When Dressing Up is Condemned
Yes, the options for women runners today are becoming almost endless, which means it’s time to shop. While women flip through style magazines to find inspiration from celebrities wearing their sports bras and leggings from the gym to the smoothie shop, they mirror apparel trends by dressing up for fitness. According to our female category leaders, this is great. Why not make fitness fun? The same argument has been made to make-up shamers, who mock women that wear blush or mascara to the gym. If it makes them feel better, why should anyone else care?

In the pursuit of looking good to feeling good, and in turn having a better workout, there remains a disharmony between what is deemed acceptable once the consumer exits the shop and enters the gym. Within the past several years, average female gym-goers have reported a rash of body shaming incidents involving gym owners and employees. The majority involves claims that these women were kicked out due to “revealing” apparel.

Within the past year alone, an Ottawa woman working out with her husband was told by gym staff that her chest was “too large” for her tank top, making her feel “degraded” and embarrassed by her body to the point of leaving the gym; a student was kicked out of an athletic facility by a male director for wearing a Lululemon top that was “cut too low,” in the back; another university student was thrown out of the school gym for donning a muscle tank; two women were asked to leave a university fitness center for wearing sports bras; a pregnant woman was told her belly was too visible in her “tight clothing,” and must cover herself or be forced to leave; and another woman sporting a matching pink legging/tank outfit headed to the gym after recovering from a car accident to be told by staff, “you’re intimidating people with your toned body.

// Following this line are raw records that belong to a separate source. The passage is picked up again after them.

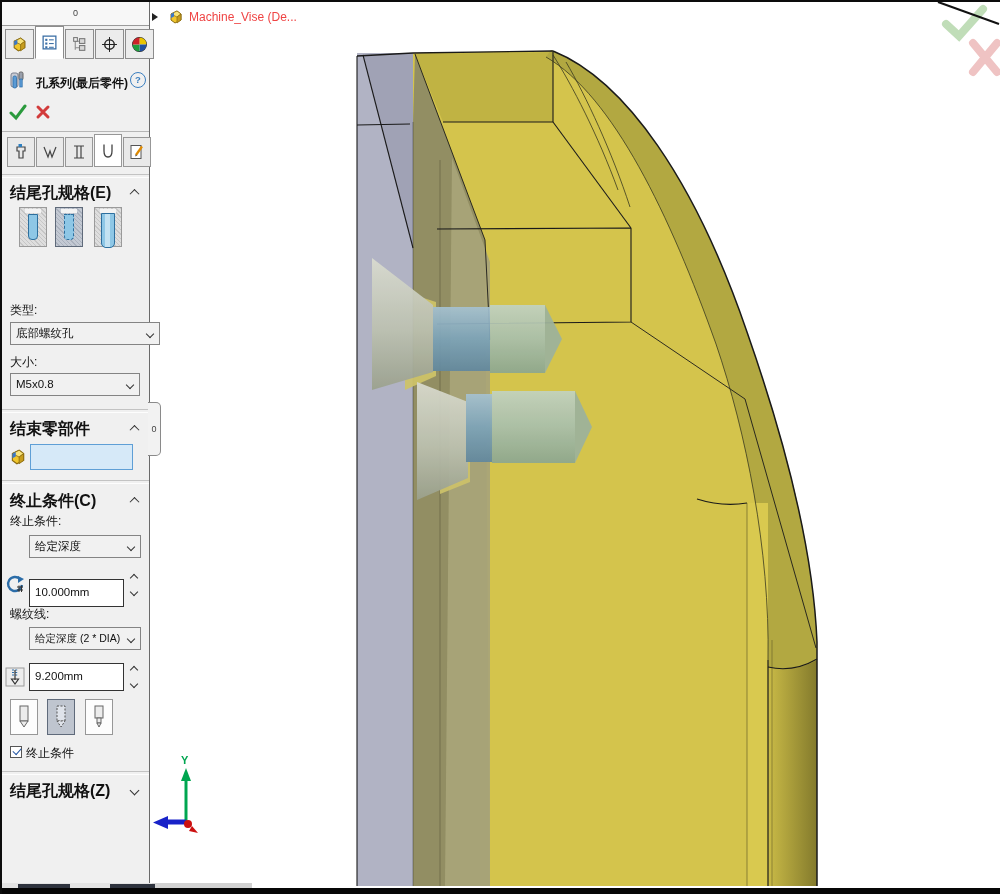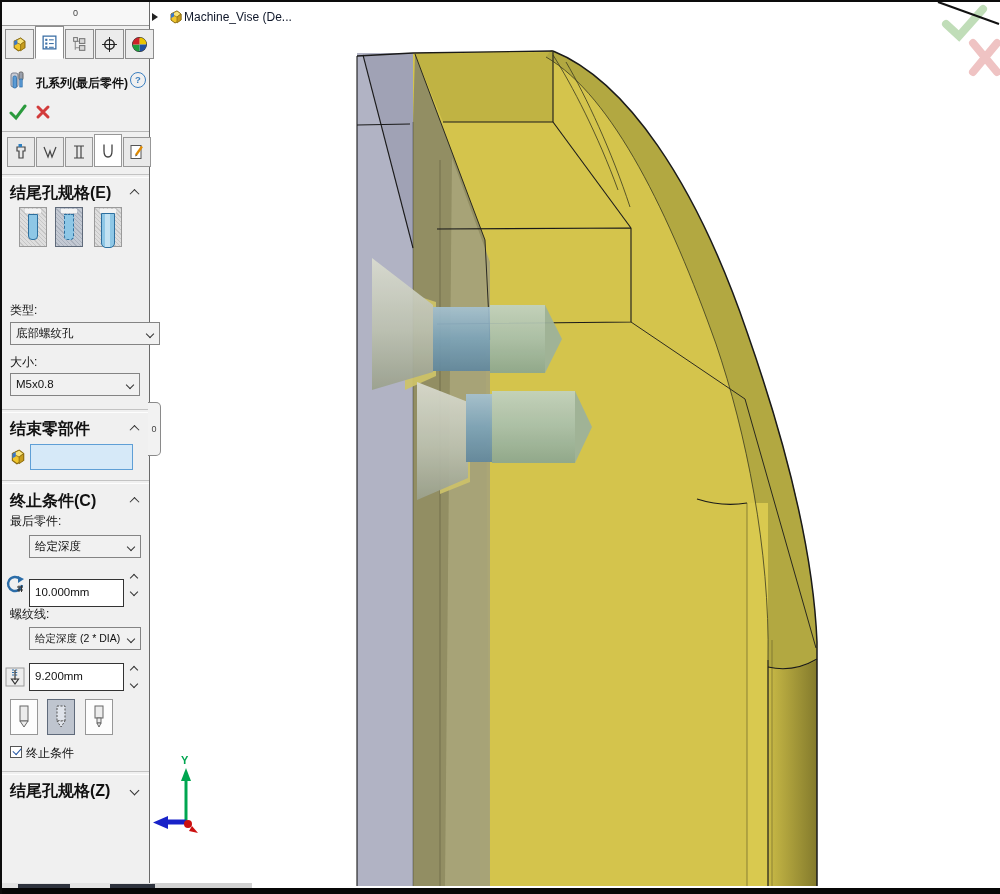--- a/index.html
+++ b/index.html
@@ -65,7 +65,7 @@
   #gfx{left:150px;top:0;width:850px;height:888px;}
   #breadcrumb{left:152px;top:8px;height:18px;display:flex;align-items:center;}
   #bc-arrow{width:0;height:0;border-left:6px solid #222;border-top:4px solid transparent;border-bottom:4px solid transparent;margin-right:10px;}
-  #bc-text{font-size:12px;color:#0f172a;white-space:nowrap;}
+  #bc-text{font-size:12px;color:#ef4444;margin-left:5px;white-space:nowrap;}
   svg text{font-family:"Liberation Sans","DejaVu Sans",sans-serif;}
 </style>
 </head>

Could you please put a shirt on?”

It could be assumed that the issue we have regarding women’s running and fitness apparel, and the way it looks on the body, is one of overexposure, but other incidents have been reported where an Orthodox woman in New York was threatened to be arrested at her gym for wearing a long skirt while working out, and an older Muslim woman was kicked out of a Planet Fitness for wearing a head scarf.

Thank You, Stomach
Women are constantly being told what is and is not acceptable for them to wear, but the industry, its brands, leaders, athletes and consumers, aren’t backing down and allowing the shamers any more say-so.

So support your customers in their style choices, wear a crop top on the treadmill, opt for the dark blue color over the cotton candy, say thank you to your stomach, talk about challenges with embarrassment and suit up in whatever makes you feel powerful, strong and beautiful.